O que é a cultura do estupro e por que é preciso falar sobre ela

    O estupro coletivo de uma jovem de 16 anos no Rio de Janeiro e a divulgação do vídeo do crime em redes sociais colocou em evidência o debate público sobre cultura do estupro, o mecanismo de aceitação e replicação de conceitos que normalizam o estupro com base em construções sociais sobre gênero e sexualidade.

    A cultura do estupro só é possível em um contexto em que haja profunda desigualdade de gênero. Para que ela exista, é preciso que haja uma constante desumanização da mulher e objetificação de seu corpo.

    O tema é controverso. O reconhecimento de uma cultura que banaliza o estupro, considerado um ato de extrema violência, é algo negado com frequência. Mas a cultura do estupro é um fenômeno identificado por sociólogos, antropólogos e ativistas e reconhecido pelas mulheres para quem a ameaça aparece como um medo recorrente.

    Como categoria sociológica, essa cultura serve para para explicar como é possível que, diante de um crime tão hediondo, a reação mais comum seja duvidar da denúncia ou colocar a culpa na vítima.

Como funciona a cultura do estupro

cultura-do-estupro1    A cultura do estupro é uma construção que envolve crenças e normas de comportamento, estabelecidas a partir de valores específicos, que acabam banalizando, legitimando e tolerando a violência sexual contra a mulher.

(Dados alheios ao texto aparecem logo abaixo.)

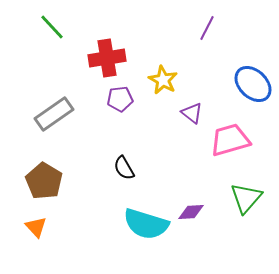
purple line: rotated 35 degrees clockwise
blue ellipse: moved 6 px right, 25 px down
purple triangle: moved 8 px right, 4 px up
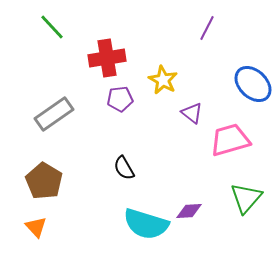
purple diamond: moved 2 px left, 1 px up
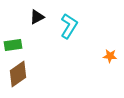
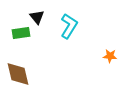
black triangle: rotated 42 degrees counterclockwise
green rectangle: moved 8 px right, 12 px up
brown diamond: rotated 68 degrees counterclockwise
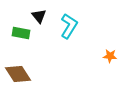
black triangle: moved 2 px right, 1 px up
green rectangle: rotated 18 degrees clockwise
brown diamond: rotated 20 degrees counterclockwise
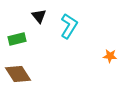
green rectangle: moved 4 px left, 6 px down; rotated 24 degrees counterclockwise
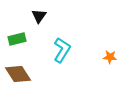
black triangle: rotated 14 degrees clockwise
cyan L-shape: moved 7 px left, 24 px down
orange star: moved 1 px down
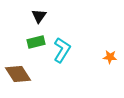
green rectangle: moved 19 px right, 3 px down
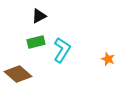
black triangle: rotated 28 degrees clockwise
orange star: moved 2 px left, 2 px down; rotated 16 degrees clockwise
brown diamond: rotated 16 degrees counterclockwise
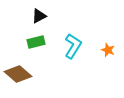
cyan L-shape: moved 11 px right, 4 px up
orange star: moved 9 px up
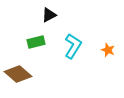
black triangle: moved 10 px right, 1 px up
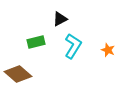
black triangle: moved 11 px right, 4 px down
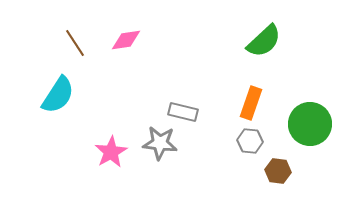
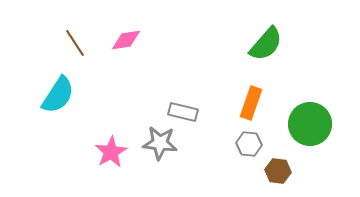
green semicircle: moved 2 px right, 3 px down; rotated 6 degrees counterclockwise
gray hexagon: moved 1 px left, 3 px down
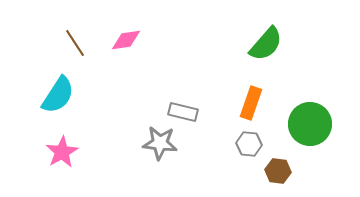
pink star: moved 49 px left
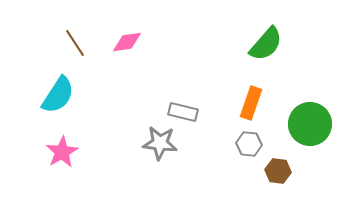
pink diamond: moved 1 px right, 2 px down
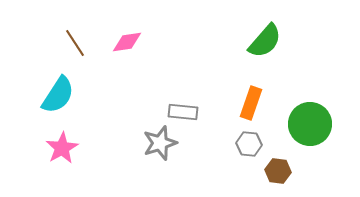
green semicircle: moved 1 px left, 3 px up
gray rectangle: rotated 8 degrees counterclockwise
gray star: rotated 24 degrees counterclockwise
pink star: moved 4 px up
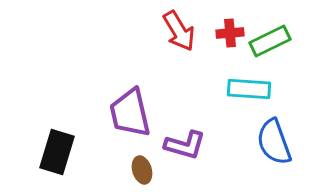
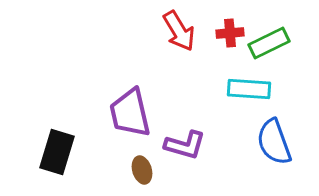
green rectangle: moved 1 px left, 2 px down
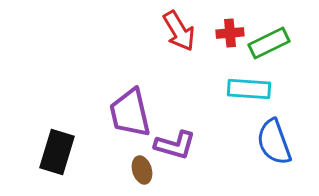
purple L-shape: moved 10 px left
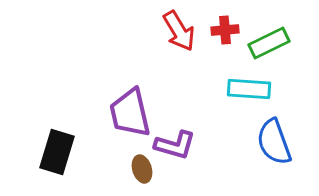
red cross: moved 5 px left, 3 px up
brown ellipse: moved 1 px up
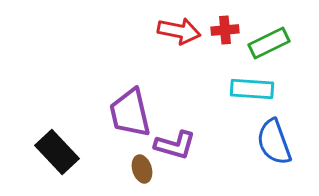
red arrow: rotated 48 degrees counterclockwise
cyan rectangle: moved 3 px right
black rectangle: rotated 60 degrees counterclockwise
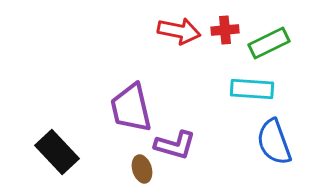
purple trapezoid: moved 1 px right, 5 px up
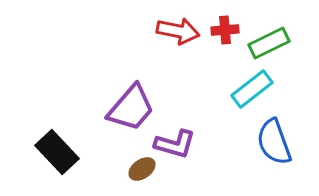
red arrow: moved 1 px left
cyan rectangle: rotated 42 degrees counterclockwise
purple trapezoid: rotated 126 degrees counterclockwise
purple L-shape: moved 1 px up
brown ellipse: rotated 72 degrees clockwise
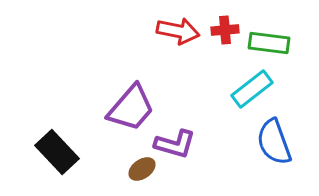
green rectangle: rotated 33 degrees clockwise
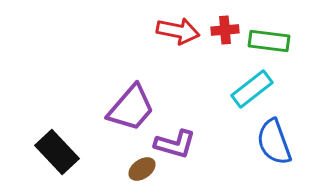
green rectangle: moved 2 px up
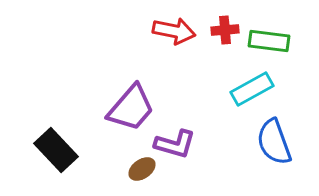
red arrow: moved 4 px left
cyan rectangle: rotated 9 degrees clockwise
black rectangle: moved 1 px left, 2 px up
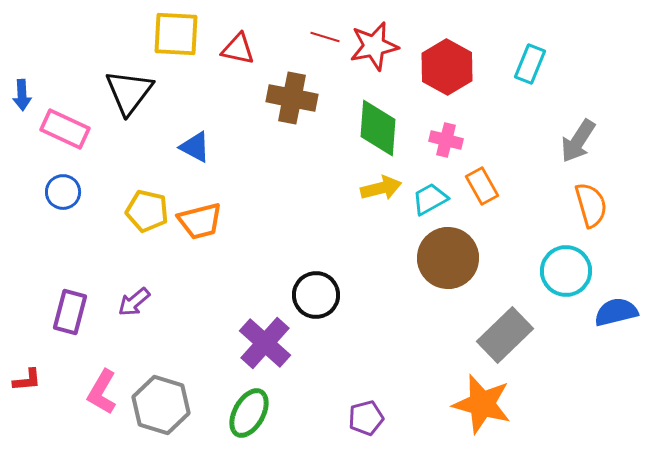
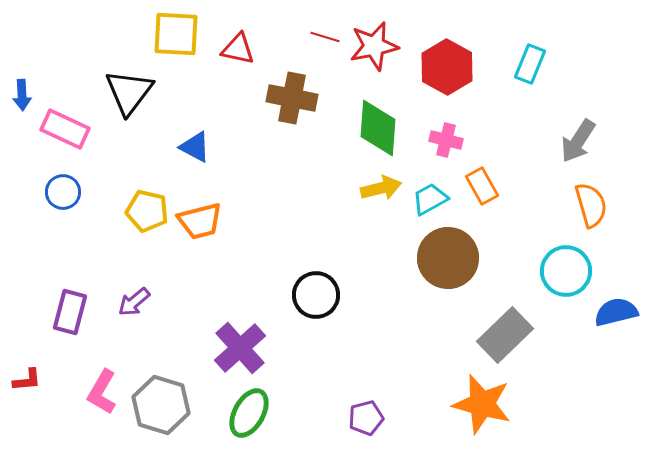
purple cross: moved 25 px left, 5 px down; rotated 6 degrees clockwise
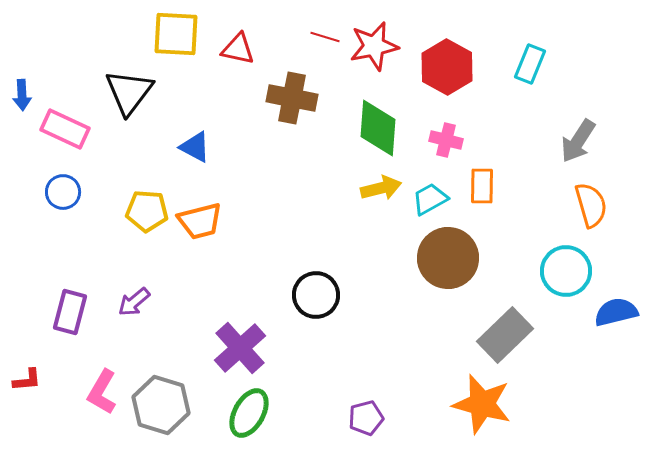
orange rectangle: rotated 30 degrees clockwise
yellow pentagon: rotated 9 degrees counterclockwise
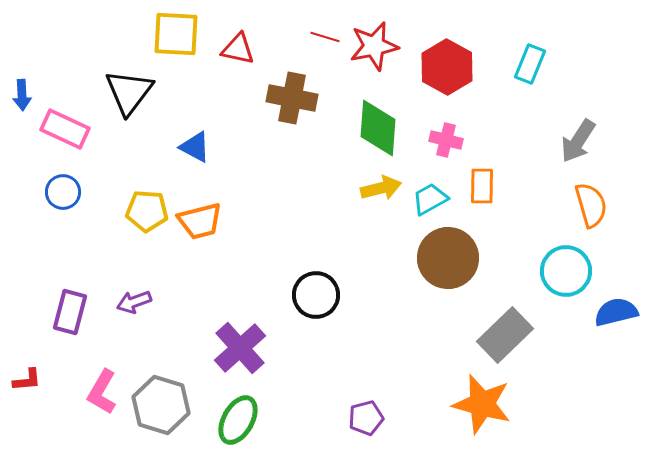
purple arrow: rotated 20 degrees clockwise
green ellipse: moved 11 px left, 7 px down
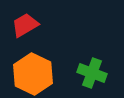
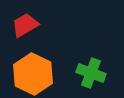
green cross: moved 1 px left
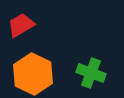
red trapezoid: moved 4 px left
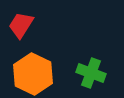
red trapezoid: rotated 28 degrees counterclockwise
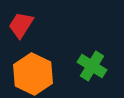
green cross: moved 1 px right, 7 px up; rotated 12 degrees clockwise
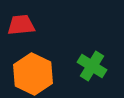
red trapezoid: rotated 52 degrees clockwise
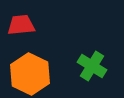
orange hexagon: moved 3 px left
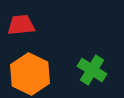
green cross: moved 4 px down
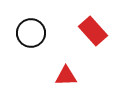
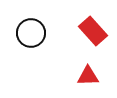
red triangle: moved 22 px right
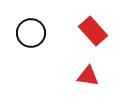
red triangle: rotated 10 degrees clockwise
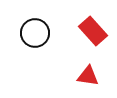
black circle: moved 4 px right
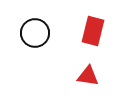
red rectangle: rotated 56 degrees clockwise
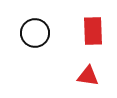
red rectangle: rotated 16 degrees counterclockwise
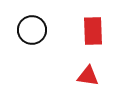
black circle: moved 3 px left, 3 px up
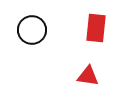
red rectangle: moved 3 px right, 3 px up; rotated 8 degrees clockwise
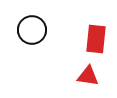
red rectangle: moved 11 px down
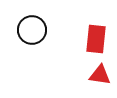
red triangle: moved 12 px right, 1 px up
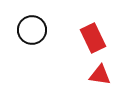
red rectangle: moved 3 px left, 1 px up; rotated 32 degrees counterclockwise
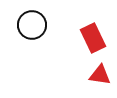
black circle: moved 5 px up
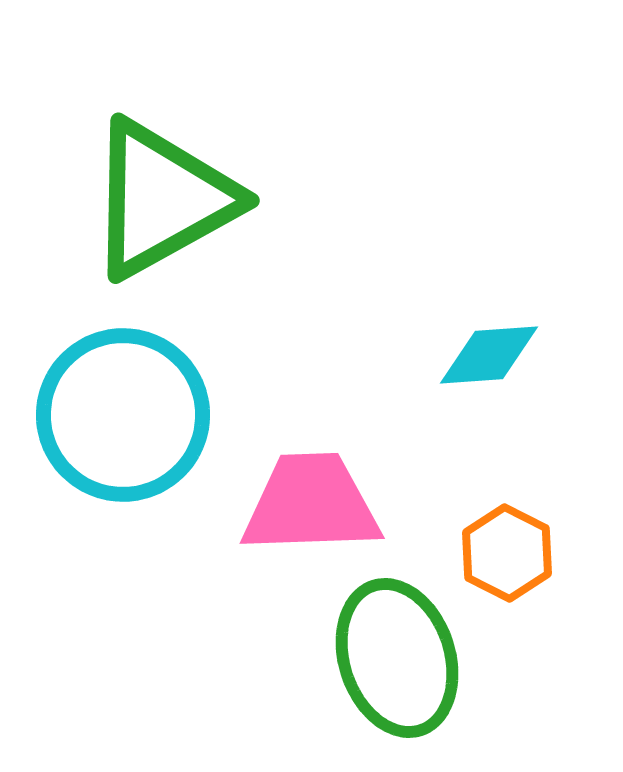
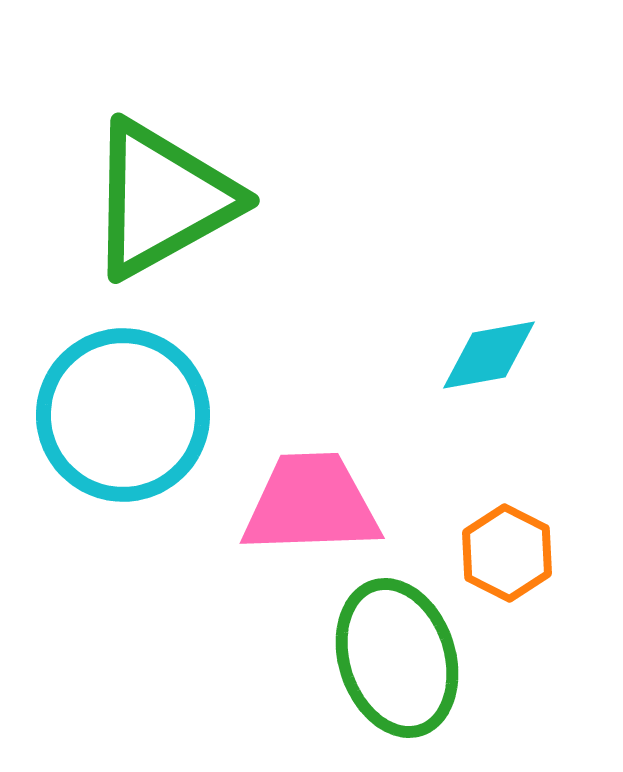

    A maioria dessas normas está calcada na noção de que o valor da mulher como ser humano está atrelado a uma lista de condutas que envolvem, frequentemente, uma moralidade relacionada à sexualidade.

    O problema está na subjetividade desse conjunto de condutas e na maneira como elas se prestam a controlar o corpo, a liberdade e a sexualidade da mulher. A existência dessas normas já caracteriza uma falta de direito da mulher sobre o próprio corpo e suas vontades.

    A partir daí, socialmente aceita-se que ela seja desumanizada e seja vista como um objeto. É por isso que há a ideia de que existem mulheres “com valor” e “sem valor” – só objetos perdem valor.

    Outro elemento que aparece quando o valor da mulher é conectado com o controle de sua sexualidade é a ideia de que é necessário preservar sua castidade para ser vista como digna de valor e respeito.

    A discussão sobre consentimento passa pelo controle da sexualidade feminina e, ainda hoje, a ideia de que “quando mulher fala ‘não’, quer dizer ‘sim’”, que segue corrente no senso comum, ajuda a compor esse quadro.

    É esse pano de fundo que, diante da notícia de um estupro, permite comentários que questionam a roupa que a vítima usava, o que ela fazia na rua à noite ou se ela não teria “provocado” o agressor. Nesse contexto, a culpa do estupro muitas vezes é atribuída à mulher e a responsabilidade de evitá-lo também é sua responsabilidade.